* [Exercise aim] Print exactly the lines below between the line containing "z pětadvaceti metrů" and the line containing "Мог он объяснить", counting both of those lines. Leave pictures out.

* [Data for analysis]
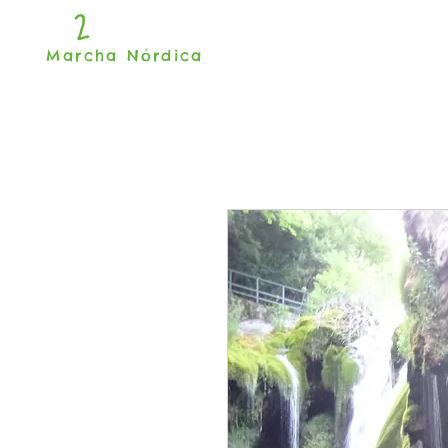
INICIO
Marcha Nórdica
Madrid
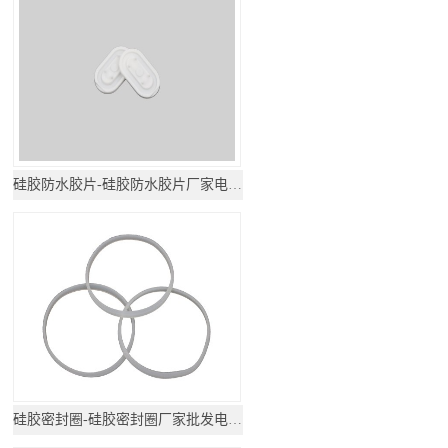
硅胶防水胶片-硅胶防水胶片厂家电话地址
硅胶密封圈-硅胶密封圈厂家批发电话地址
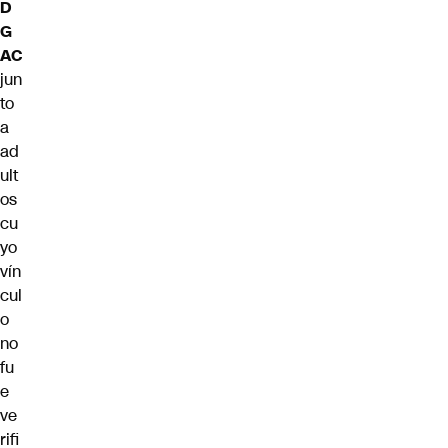
D
G
AC
jun
to
a
ad
ult
os
cu
yo
vín
cul
o
no
fu
e
ve
rifi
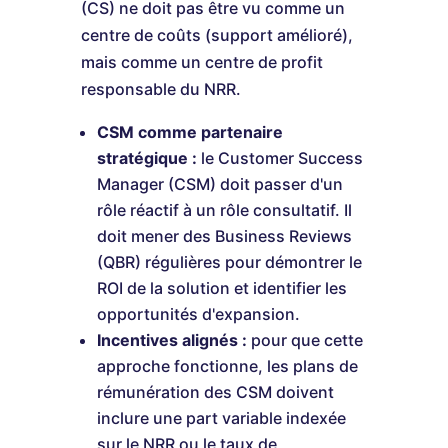
(CS) ne doit pas être vu comme un
centre de coûts (support amélioré),
mais comme un centre de profit
responsable du NRR.
CSM comme partenaire
stratégique :
le Customer Success
Manager (CSM) doit passer d'un
rôle réactif à un rôle consultatif. Il
doit mener des Business Reviews
(QBR) régulières pour démontrer le
ROI de la solution et identifier les
opportunités d'expansion.
Incentives alignés :
pour que cette
approche fonctionne, les plans de
rémunération des CSM doivent
inclure une part variable indexée
sur le NRR ou le taux de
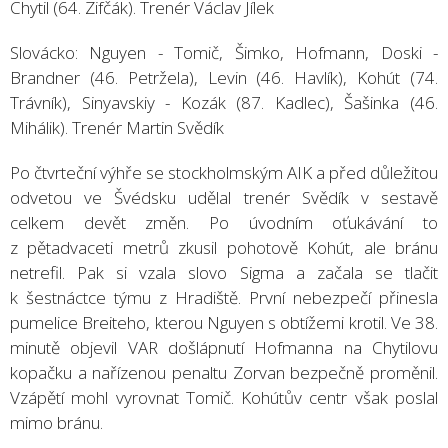
Chytil (64. Zifčák). Trenér Václav Jílek
Slovácko: Nguyen - Tomič, Šimko, Hofmann, Doski -
Brandner (46. Petržela), Levin (46. Havlík), Kohút (74.
Trávník), Sinyavskiy - Kozák (87. Kadlec), Šašinka (46.
Mihálik). Trenér Martin Svědík
Po čtvrteční výhře se stockholmským AIK a před důležitou
odvetou ve Švédsku udělal trenér Svědík v sestavě
celkem devět změn. Po úvodním oťukávání to
z pětadvaceti metrů zkusil pohotově Kohút, ale bránu
netrefil. Pak si vzala slovo Sigma a začala se tlačit
k šestnáctce týmu z Hradiště. První nebezpečí přinesla
pumelice Breiteho, kterou Nguyen s obtížemi krotil. Ve 38.
minutě objevil VAR došlápnutí Hofmanna na Chytilovu
kopačku a nařízenou penaltu Zorvan bezpečně proměnil.
Vzápětí mohl vyrovnat Tomič. Kohútův centr však poslal
mimo bránu.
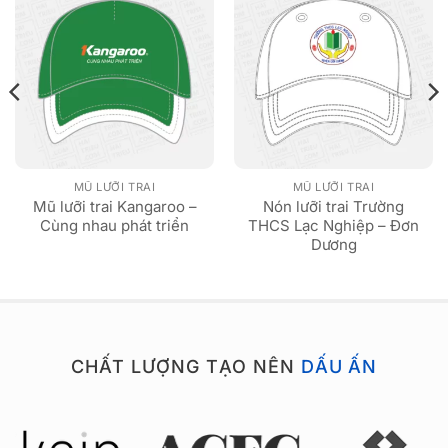
MŨ LƯỠI TRAI
MŨ LƯỠI TRAI
Mũ lưỡi trai Kangaroo –
Nón lưỡi trai Trường
Cùng nhau phát triển
THCS Lạc Nghiệp – Đơn
Dương
CHẤT LƯỢNG TẠO NÊN
DẤU ẤN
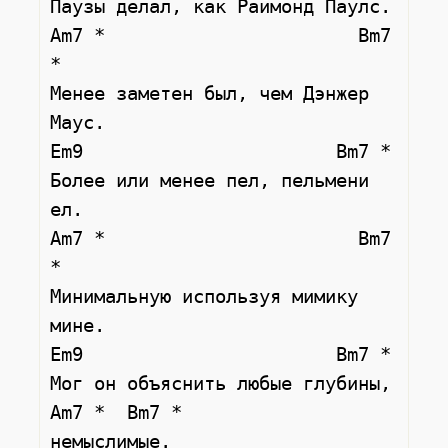
Паузы делал, как Раймонд Паулс.

Am7 *                       Bm7 
*

Менее заметен был, чем Дэнжер 
Маус.

Em9                       Bm7 *

Более или менее пел, пельмени 
ел.

Am7 *                       Bm7 
*

Минимальную используя мимику 
мине.

Em9                       Bm7 *

Мог он объяснить любые глубины, 

Am7 *  Bm7 *

немыслимые.
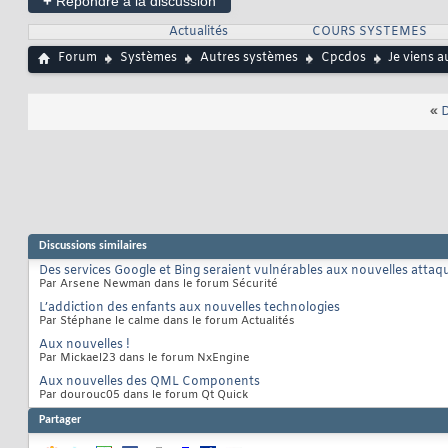
+
Répondre à la discussion
Actualités
COURS SYSTEMES
Forum
Systèmes
Autres systèmes
Cpcdos
Je viens a
«
D
Discussions similaires
Des services Google et Bing seraient vulnérables aux nouvelles atta
Par Arsene Newman dans le forum Sécurité
L’addiction des enfants aux nouvelles technologies
Par Stéphane le calme dans le forum Actualités
Aux nouvelles !
Par Mickael23 dans le forum NxEngine
Aux nouvelles des QML Components
Par dourouc05 dans le forum Qt Quick
Partager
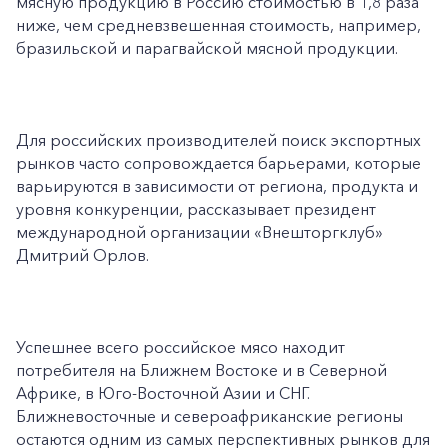
мясную продукцию в Россию стоимостью в 1,8 раза
ниже, чем средневзвешенная стоимость, например,
+7-800-700-24-57
Частным клиентам
бразильской и парагвайской мясной продукции.
Корпоративным клиентам
Для российских производителей поиск экспортных
Заказать обратный звонок
рынков часто сопровождается барьерами, которые
варьируются в зависимости от региона, продукта и
уровня конкуренции, рассказывает президент
международной организации «Внешторгклуб»
Дмитрий Орлов.
Успешнее всего российское мясо находит
потребителя на Ближнем Востоке и в Северной
Африке, в Юго-Восточной Азии и СНГ.
Ближневосточные и североафриканские регионы
остаются одним из самых перспективных рынков для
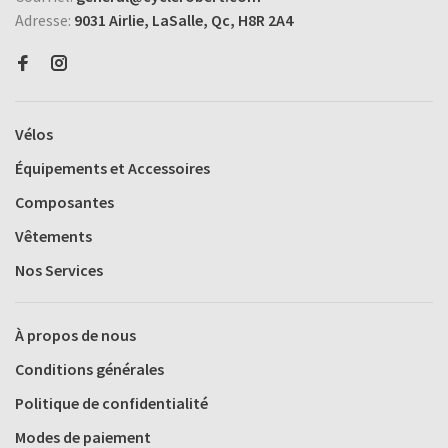
Adresse:
9031 Airlie, LaSalle, Qc, H8R 2A4
Vélos
Équipements et Accessoires
Composantes
Vêtements
Nos Services
À propos de nous
Conditions générales
Politique de confidentialité
Modes de paiement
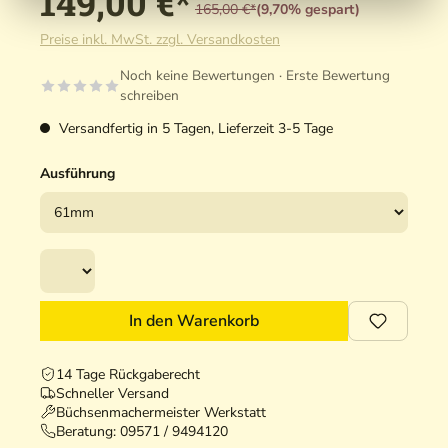
149,00 €*
165,00 €*
(9,70% gespart)
Preise inkl. MwSt. zzgl. Versandkosten
Noch keine Bewertungen · Erste Bewertung
schreiben
Versandfertig in 5 Tagen, Lieferzeit 3-5 Tage
Ausführung
In den Warenkorb
14 Tage Rückgaberecht
Schneller Versand
Büchsenmachermeister Werkstatt
Beratung:
09571 / 9494120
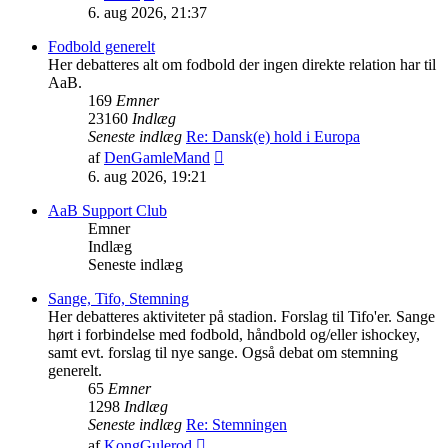
det
6. aug 2026, 21:37
seneste
indlæg
Fodbold generelt
Her debatteres alt om fodbold der ingen direkte relation har til
AaB.
169
Emner
23160
Indlæg
Seneste indlæg
Re: Dansk(e) hold i Europa
Vis
af
DenGamleMand
det
6. aug 2026, 19:21
seneste
indlæg
AaB Support Club
Emner
Indlæg
Seneste indlæg
Sange, Tifo, Stemning
Her debatteres aktiviteter på stadion. Forslag til Tifo'er. Sange
hørt i forbindelse med fodbold, håndbold og/eller ishockey,
samt evt. forslag til nye sange. Også debat om stemning
generelt.
65
Emner
1298
Indlæg
Seneste indlæg
Re: Stemningen
Vis
af
KongGulerod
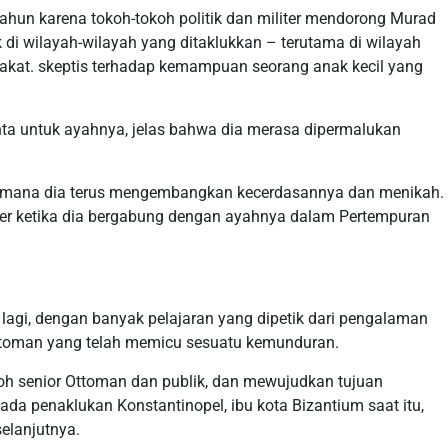
hun karena tokoh-tokoh politik dan militer mendorong Murad
k di wilayah-wilayah yang ditaklukkan – terutama di wilayah
akat. skeptis terhadap kemampuan seorang anak kecil yang
ta untuk ayahnya, jelas bahwa dia merasa dipermalukan
di mana dia terus mengembangkan kecerdasannya dan menikah.
r ketika dia bergabung dengan ayahnya dalam Pertempuran
 lagi, dengan banyak pelajaran yang dipetik dari pengalaman
Ottoman yang telah memicu sesuatu kemunduran.
oh senior Ottoman dan publik, dan mewujudkan tujuan
da penaklukan Konstantinopel, ibu kota Bizantium saat itu,
elanjutnya.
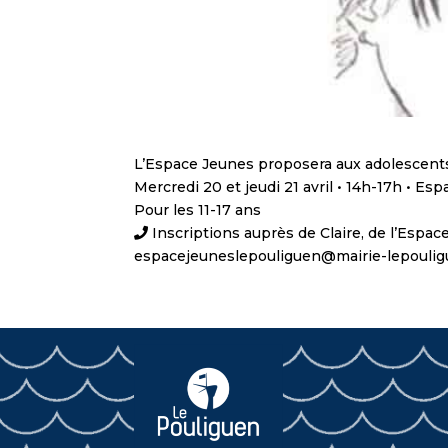
L’Espace Jeunes proposera aux adolescents
Mercredi 20 et jeudi 21 avril • 14h-17h • Es
Pour les 11-17 ans
Inscriptions auprès de Claire, de l’Espace
espacejeuneslepouliguen@mairie-lepoulig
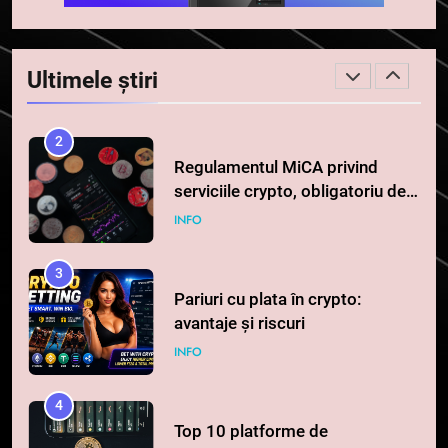
2
Regulamentul MiCA privind
serviciile crypto, obligatoriu de
Ultimele știri
la 1 iulie în România
INFO
3
Pariuri cu plata în crypto:
avantaje și riscuri
INFO
4
Top 10 platforme de
tranzacționare a
criptomonedelor în 2026
INFO
5
Squid a strâns 6 milioane de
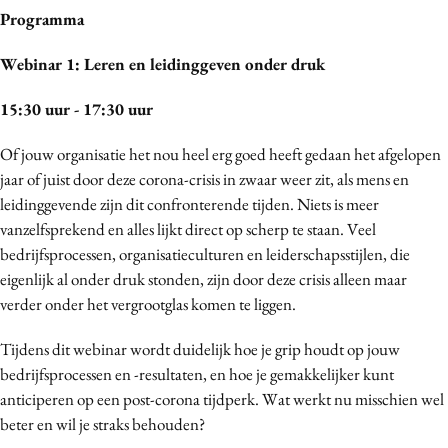
Programma
Webinar 1: Leren en leidinggeven onder druk
15:30 uur - 17:30 uur
Of jouw organisatie het nou heel erg goed heeft gedaan het afgelopen
jaar of juist door deze corona-crisis in zwaar weer zit, als mens en
leidinggevende zijn dit confronterende tijden. Niets is meer
vanzelfsprekend en alles lijkt direct op scherp te staan. Veel
bedrijfsprocessen, organisatieculturen en leiderschapsstijlen, die
eigenlijk al onder druk stonden, zijn door deze crisis alleen maar
verder onder het vergrootglas komen te liggen.
Tijdens dit webinar wordt duidelijk hoe je grip houdt op jouw
bedrijfsprocessen en -resultaten, en hoe je gemakkelijker kunt
anticiperen op een post-corona tijdperk. Wat werkt nu misschien wel
beter en wil je straks behouden?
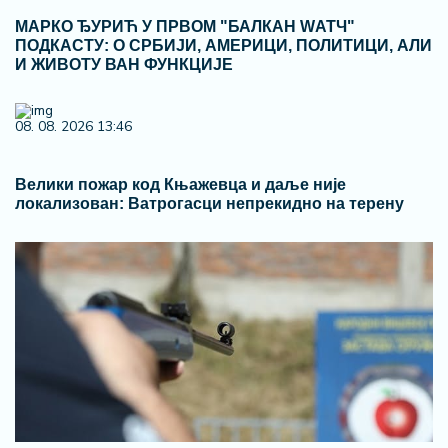
МАРКО ЂУРИЋ У ПРВОМ "БАЛКАН WАТЧ"
ПОДКАСТУ: О СРБИЈИ, АМЕРИЦИ, ПОЛИТИЦИ, АЛИ
И ЖИВОТУ ВАН ФУНКЦИЈЕ
08. 08. 2026 13:46
Велики пожар код Књажевца и даље није
локализован: Ватрогасци непрекидно на терену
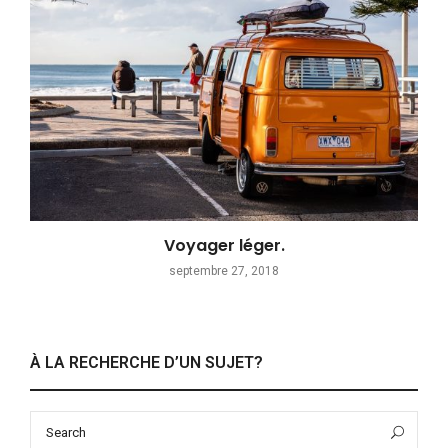
Voyager léger.
septembre 27, 2018
À LA RECHERCHE D’UN SUJET?
Search
Sea
for:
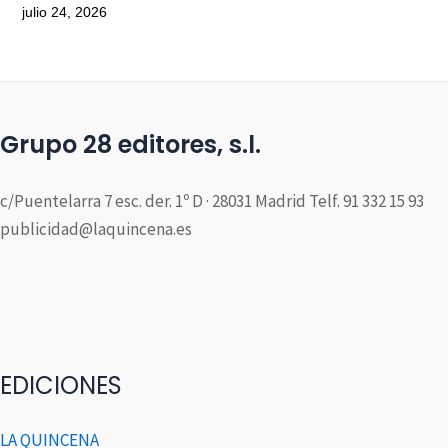
julio 24, 2026
Grupo 28 editores, s.l.
c/Puentelarra 7 esc. der. 1º D · 28031 Madrid Telf. 91 332 15 93
publicidad@laquincena.es
EDICIONES
LA QUINCENA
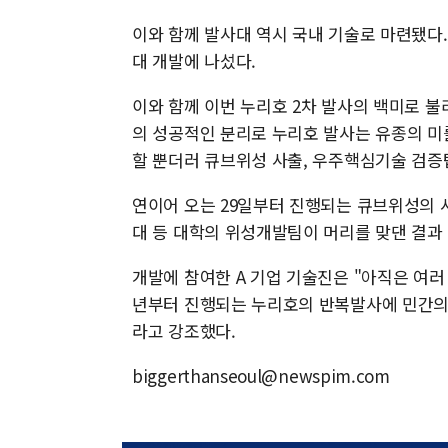
이와 함께 발사대 역시 국내 기술로 마련됐다
대 개발에 나섰다.
이와 함께 이번 누리호 2차 발사의 백미로 
의 성공적인 분리로 누리호 발사는 유종의 미
할 뿐더러 큐브위성 사출, 우주핵심기술 검
연이어 오는 29일부터 진행되는 큐브위성의 사
대 등 대학의 위성개발팀이 머리를 맞댄 결과
개발에 참여한 A 기업 기술진은 "아직은 여러
년부터 진행되는 누리호의 반복발사에 민간의
라고 강조했다.
biggerthanseoul@newspim.com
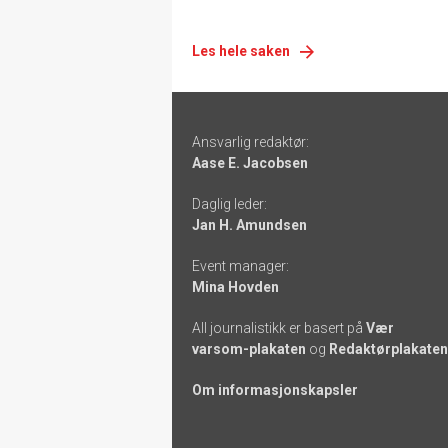
Les hele saken
Footer
Ansvarlig redaktør:
-
Aase E. Jacobsen
links
Daglig leder:
Jan H. Amundsen
Event manager:
Mina Hovden
All journalistikk er basert på
Vær
varsom-plakaten
og
Redaktørplakaten
Om informasjonskapsler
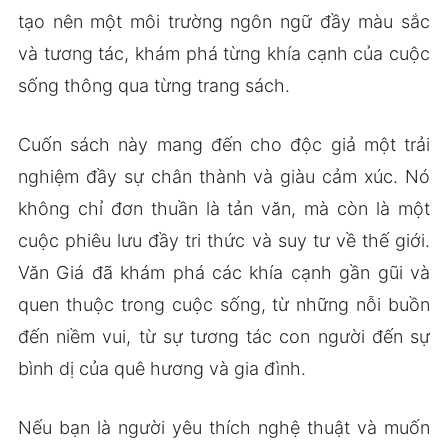
tạo nên một môi trường ngôn ngữ đầy màu sắc
và tương tác, khám phá từng khía cạnh của cuộc
sống thông qua từng trang sách.
Cuốn sách này mang đến cho độc giả một trải
nghiệm đầy sự chân thành và giàu cảm xúc. Nó
không chỉ đơn thuần là tản văn, mà còn là một
cuộc phiêu lưu đầy tri thức và suy tư về thế giới.
Văn Giá đã khám phá các khía cạnh gần gũi và
quen thuộc trong cuộc sống, từ những nỗi buồn
đến niềm vui, từ sự tương tác con người đến sự
bình dị của quê hương và gia đình.
Nếu bạn là người yêu thích nghệ thuật và muốn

* [Final answer]
z pětadvaceti metrů zkusil pohotově Kohút, ale bránu
netrefil. Pak si vzala slovo Sigma a začala se tlačit
k šestnáctce týmu z Hradiště. První nebezpečí přinesla
pumelice Breiteho, kterou Nguyen s obtížemi krotil. Ve 38.
minutě objevil VAR došlápnutí Hofmanna na Chytilovu
kopačku a nařízenou penaltu Zorvan bezpečně proměnil.
Vzápětí mohl vyrovnat Tomič. Kohútův centr však poslal
mimo bránu.
MŨ LƯỠI TRAI
MŨ LƯỠI TRAI
Mũ lưỡi trai Kangaroo –
Nón lưỡi trai Trường
Cùng nhau phát triển
THCS Lạc Nghiệp – Đơn
Dương
CHẤT LƯỢNG TẠO NÊN
DẤU ẤN
Паузы делал, как Раймонд Паулс.

Am7 *                       Bm7 
*

Менее заметен был, чем Дэнжер 
Маус.

Em9                       Bm7 *

Более или менее пел, пельмени 
ел.

Am7 *                       Bm7 
*

Минимальную используя мимику 
мине.

Em9                       Bm7 *

Мог он объяснить любые глубины, 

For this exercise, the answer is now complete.